TASK INSTRUCTIONS
Count how many lines in the listing below contain the string "pour", treating uppercase and lowercase letters as different. Reply with the number alone.

MATERIAL TO PROCESS
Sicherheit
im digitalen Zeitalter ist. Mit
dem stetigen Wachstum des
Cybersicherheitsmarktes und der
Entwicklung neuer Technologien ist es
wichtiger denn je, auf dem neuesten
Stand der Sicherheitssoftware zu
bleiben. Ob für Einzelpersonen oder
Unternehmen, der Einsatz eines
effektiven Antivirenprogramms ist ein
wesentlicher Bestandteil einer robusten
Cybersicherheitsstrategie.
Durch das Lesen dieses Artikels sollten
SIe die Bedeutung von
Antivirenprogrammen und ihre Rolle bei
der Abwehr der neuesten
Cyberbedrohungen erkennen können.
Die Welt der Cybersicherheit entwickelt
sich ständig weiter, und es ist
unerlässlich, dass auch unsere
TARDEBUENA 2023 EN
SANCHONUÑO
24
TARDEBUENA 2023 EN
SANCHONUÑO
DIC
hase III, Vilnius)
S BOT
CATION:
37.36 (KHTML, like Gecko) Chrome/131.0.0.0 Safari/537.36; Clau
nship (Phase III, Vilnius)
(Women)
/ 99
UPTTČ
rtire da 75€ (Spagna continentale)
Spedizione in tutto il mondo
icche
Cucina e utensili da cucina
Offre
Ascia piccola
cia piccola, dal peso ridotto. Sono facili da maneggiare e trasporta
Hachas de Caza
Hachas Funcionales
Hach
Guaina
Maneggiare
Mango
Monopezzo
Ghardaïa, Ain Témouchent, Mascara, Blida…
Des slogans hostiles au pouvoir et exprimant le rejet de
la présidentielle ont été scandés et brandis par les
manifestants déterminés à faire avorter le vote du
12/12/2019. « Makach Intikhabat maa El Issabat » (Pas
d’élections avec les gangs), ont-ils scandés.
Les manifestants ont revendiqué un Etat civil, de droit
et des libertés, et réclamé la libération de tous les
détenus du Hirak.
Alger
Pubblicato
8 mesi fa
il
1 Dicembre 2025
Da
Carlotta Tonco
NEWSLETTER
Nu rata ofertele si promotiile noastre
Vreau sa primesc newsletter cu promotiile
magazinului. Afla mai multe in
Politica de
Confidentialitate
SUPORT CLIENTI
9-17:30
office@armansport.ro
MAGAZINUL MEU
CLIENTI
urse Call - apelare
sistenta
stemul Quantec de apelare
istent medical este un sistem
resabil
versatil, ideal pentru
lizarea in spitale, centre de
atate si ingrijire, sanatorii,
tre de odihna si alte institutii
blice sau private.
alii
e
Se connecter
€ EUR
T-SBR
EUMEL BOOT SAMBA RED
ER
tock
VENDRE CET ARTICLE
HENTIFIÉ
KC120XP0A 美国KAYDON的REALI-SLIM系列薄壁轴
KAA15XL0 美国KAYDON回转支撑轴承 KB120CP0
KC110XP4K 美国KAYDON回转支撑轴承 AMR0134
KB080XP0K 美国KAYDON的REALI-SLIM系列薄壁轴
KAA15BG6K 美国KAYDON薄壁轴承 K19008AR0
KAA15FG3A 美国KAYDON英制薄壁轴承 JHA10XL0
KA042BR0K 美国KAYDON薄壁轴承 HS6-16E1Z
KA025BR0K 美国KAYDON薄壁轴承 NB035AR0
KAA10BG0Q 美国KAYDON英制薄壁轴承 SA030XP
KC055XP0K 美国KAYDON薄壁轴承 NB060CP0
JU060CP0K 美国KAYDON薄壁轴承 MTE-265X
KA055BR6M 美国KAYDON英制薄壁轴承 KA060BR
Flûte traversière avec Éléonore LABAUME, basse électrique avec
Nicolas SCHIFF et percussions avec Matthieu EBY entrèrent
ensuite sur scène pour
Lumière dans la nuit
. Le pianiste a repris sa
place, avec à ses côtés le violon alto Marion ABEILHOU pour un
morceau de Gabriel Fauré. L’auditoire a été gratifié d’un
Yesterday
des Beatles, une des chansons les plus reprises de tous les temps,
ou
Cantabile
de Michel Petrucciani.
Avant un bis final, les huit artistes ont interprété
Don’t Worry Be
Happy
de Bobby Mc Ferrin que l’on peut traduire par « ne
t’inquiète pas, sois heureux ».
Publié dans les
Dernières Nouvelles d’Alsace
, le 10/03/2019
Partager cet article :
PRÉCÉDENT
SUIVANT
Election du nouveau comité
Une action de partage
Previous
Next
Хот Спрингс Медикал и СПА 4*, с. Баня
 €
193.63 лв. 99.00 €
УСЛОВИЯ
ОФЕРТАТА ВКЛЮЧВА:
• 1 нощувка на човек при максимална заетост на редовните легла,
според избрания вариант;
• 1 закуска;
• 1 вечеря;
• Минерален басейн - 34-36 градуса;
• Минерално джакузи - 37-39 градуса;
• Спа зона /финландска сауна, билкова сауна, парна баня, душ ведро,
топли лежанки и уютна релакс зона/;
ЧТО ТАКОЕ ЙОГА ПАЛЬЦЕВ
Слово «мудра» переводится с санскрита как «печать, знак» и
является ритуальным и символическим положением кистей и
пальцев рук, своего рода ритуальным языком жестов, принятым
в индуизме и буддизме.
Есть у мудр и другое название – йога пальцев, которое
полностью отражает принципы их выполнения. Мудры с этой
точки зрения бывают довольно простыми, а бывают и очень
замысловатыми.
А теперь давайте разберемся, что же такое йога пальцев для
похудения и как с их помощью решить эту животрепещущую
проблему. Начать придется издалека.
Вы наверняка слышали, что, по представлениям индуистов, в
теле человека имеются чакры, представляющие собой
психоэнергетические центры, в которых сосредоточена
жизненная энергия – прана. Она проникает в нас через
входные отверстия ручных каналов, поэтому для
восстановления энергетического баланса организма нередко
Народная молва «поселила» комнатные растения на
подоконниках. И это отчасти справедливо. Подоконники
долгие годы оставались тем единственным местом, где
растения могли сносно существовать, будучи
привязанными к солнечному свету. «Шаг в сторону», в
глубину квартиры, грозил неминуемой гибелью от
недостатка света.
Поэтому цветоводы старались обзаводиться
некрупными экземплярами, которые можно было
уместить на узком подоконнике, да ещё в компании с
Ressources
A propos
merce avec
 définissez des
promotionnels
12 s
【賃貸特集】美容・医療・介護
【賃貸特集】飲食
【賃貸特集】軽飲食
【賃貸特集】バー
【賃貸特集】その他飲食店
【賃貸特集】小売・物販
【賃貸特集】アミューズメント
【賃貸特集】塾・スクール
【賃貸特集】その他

TASK ANSWER
2